Thursday, November 13, 2008

Who Speaks for Islam?: What a Billion Muslims Really Thinkby John L. Esposito and Dalia Mogahed

In a post-9/11 world, many Americans conflate the mainstream Muslim majority with the beliefs and actions of an extremist minority. But what do the world’s Muslims think about the West, or about democracy, or about extremism itself? Who Speaks for Islam? spotlights this silenced majority. The book is the product of a mammoth six-year study in which the Gallup Organization conducted tens of thousands of hour-long, face-to-face interviews with residents of more than 35 predominantly Muslim nations — urban and rural, young and old, men and women, educated and illiterate. It asks the questions everyone is curious about: Why is the Muslim world so anti-American? Who are the extremists? Is democracy something Muslims really want? What do Muslim women want? The answers to these and other pertinent, provocative questions are provided not by experts, extremists, or talking heads, but by empirical evidence — the voices of a billion Muslims.


Really interesting book, especially the "who are the extremists?" and "what do Muslim women want?" sections. Pick it up if you get the chance... or, if you're lazy, wait for the movie.

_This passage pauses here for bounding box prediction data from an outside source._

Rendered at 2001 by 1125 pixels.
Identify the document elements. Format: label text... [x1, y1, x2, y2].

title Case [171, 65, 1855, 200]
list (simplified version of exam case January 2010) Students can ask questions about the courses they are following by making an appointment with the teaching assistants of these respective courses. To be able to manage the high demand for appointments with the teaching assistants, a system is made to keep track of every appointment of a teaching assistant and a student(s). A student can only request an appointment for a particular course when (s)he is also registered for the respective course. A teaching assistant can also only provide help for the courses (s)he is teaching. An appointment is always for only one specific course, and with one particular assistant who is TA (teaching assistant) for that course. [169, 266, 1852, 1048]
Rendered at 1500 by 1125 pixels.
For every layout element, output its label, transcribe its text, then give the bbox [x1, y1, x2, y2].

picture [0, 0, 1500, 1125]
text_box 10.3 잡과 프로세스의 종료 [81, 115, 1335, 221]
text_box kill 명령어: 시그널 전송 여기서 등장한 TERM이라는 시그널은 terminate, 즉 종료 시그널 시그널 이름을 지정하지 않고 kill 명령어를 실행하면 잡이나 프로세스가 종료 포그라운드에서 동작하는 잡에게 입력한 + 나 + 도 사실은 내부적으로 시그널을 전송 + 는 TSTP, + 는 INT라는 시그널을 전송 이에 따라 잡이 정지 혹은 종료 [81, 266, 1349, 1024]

"A 21-year old Kenyan university student in Turkey said:

"Islam has come across and conquered great obstacles proving again and again that we were told the truth when they said that the religion is Islam. It has provided the basis of every great human achievement, the solution to every unsolvable human problem. But at some point, we lost all that. A good thing is like gold; if you never put it into a fire and heat it, it never gets the luster that makes it gold. Such is Islam, a good thing so it has to go through fire if it is to discover its essence."